-- START Text extract --
We are not borrowing for this budget. We have kept increases in taxation to a minimum. In particular, we have avoided hurting the local business sector which has borne much of the brunt of the national recession. We have stood by our fundamental commitment to social justice and we have again opened up the budget to the views of the people of the ACT.

The 1991-92 budget is a realistic solution to the need to live within our means. My Government has produced a balanced recurrent budget which represents the soundest possible investment in the Territory's future.

Commonwealth Funding

No State or Territory has ever before faced a collapse in Commonwealth support of the magnitude that the ACT has this year. The ACT has been treated with unprecedented severity. It has not been given the same assistance for phasing in Grants Commission relativities which has been provided to other States and which continues to be provided to the Northern Territory some 13 years after self-government. Commonwealth general purpose and special assistance, which represents half of our total recurrent and capital income, has been cut by 8 per cent in real terms. This contrasts with maintenance of real terms funding to the States.
-- END Text extract --
-- START Given data --
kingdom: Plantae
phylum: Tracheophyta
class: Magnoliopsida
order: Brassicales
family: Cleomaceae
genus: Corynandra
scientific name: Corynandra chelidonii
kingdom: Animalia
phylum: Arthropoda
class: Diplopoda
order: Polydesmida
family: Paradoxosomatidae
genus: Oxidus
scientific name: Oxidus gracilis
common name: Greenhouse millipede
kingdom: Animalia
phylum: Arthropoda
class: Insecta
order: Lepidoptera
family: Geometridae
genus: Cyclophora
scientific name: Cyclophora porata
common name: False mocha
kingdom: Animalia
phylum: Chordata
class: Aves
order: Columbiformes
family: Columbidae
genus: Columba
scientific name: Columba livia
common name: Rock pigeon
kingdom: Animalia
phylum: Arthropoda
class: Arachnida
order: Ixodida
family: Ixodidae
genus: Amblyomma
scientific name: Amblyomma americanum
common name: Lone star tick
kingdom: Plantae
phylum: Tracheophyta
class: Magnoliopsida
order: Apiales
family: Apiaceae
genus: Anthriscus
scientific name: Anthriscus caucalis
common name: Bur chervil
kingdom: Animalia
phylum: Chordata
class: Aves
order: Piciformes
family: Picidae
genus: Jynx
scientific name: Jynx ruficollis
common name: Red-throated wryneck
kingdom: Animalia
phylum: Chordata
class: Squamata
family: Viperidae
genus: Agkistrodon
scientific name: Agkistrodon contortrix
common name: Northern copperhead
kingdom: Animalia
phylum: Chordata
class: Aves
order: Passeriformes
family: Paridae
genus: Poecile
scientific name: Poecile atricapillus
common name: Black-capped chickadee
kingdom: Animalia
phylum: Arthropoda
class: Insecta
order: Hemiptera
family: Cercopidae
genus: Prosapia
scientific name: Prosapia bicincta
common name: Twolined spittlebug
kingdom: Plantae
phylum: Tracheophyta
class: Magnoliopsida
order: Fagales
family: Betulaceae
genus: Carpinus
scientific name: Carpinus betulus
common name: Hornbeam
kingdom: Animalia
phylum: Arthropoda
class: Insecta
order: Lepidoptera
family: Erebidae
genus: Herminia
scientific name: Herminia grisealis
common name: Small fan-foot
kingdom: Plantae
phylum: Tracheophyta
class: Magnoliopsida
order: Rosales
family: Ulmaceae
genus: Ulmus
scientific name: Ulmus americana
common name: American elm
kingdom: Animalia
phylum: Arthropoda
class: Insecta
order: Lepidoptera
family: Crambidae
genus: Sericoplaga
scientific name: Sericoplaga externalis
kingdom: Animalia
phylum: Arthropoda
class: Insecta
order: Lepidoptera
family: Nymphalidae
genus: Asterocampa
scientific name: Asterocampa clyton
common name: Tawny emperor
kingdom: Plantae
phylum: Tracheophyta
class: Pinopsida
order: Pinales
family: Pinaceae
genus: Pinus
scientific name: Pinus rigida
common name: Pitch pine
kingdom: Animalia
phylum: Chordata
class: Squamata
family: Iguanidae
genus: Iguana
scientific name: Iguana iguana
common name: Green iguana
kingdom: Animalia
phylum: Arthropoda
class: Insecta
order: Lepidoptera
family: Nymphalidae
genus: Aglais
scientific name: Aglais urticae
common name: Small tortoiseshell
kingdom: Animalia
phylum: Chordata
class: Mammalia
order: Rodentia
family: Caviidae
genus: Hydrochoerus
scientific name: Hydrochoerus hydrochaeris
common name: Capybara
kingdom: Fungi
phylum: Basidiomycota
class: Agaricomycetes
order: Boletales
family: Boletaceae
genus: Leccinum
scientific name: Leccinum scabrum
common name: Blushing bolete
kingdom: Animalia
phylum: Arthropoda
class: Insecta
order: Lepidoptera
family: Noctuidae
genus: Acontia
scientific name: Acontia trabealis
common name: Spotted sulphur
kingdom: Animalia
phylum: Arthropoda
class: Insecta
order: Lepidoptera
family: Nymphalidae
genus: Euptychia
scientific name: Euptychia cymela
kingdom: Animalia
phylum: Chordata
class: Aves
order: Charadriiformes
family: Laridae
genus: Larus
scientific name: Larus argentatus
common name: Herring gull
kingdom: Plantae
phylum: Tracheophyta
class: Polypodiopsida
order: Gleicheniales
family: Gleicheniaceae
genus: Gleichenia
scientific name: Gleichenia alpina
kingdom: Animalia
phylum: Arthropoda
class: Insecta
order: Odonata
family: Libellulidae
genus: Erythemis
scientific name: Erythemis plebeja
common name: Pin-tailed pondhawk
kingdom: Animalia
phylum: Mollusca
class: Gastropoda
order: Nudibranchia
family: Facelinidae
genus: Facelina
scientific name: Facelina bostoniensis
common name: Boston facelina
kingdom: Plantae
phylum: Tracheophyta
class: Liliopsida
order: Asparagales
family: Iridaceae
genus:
-- END Given data --
— Set tasks —
A. Would you copy the rows word for word, beginning at the line that contains "genus: Hydrochoerus" and stopping after the line that contains "genus: Acontia"?
B. Can you carry the text on the ACT's 1991-92 budget forward from its final sentence?

— Answers to the tasks —
A.
genus: Hydrochoerus
scientific name: Hydrochoerus hydrochaeris
common name: Capybara
kingdom: Fungi
phylum: Basidiomycota
class: Agaricomycetes
order: Boletales
family: Boletaceae
genus: Leccinum
scientific name: Leccinum scabrum
common name: Blushing bolete
kingdom: Animalia
phylum: Arthropoda
class: Insecta
order: Lepidoptera
family: Noctuidae
genus: Acontia

B.
The reduction in Commonwealth funding to be imposed on the ACT in 1991-92 is even greater in per capita terms, given that the ACT's population growth is now higher than any State's. Leaving aside the $53m previously withheld by the Commonwealth, the reduction in the ACT's general revenue funding base is almost 20 per cent in real terms in a single year. This is the first time that the Commonwealth has failed to maintain its funding levels to a smaller State or Territory at least at the same money level as for the previous year.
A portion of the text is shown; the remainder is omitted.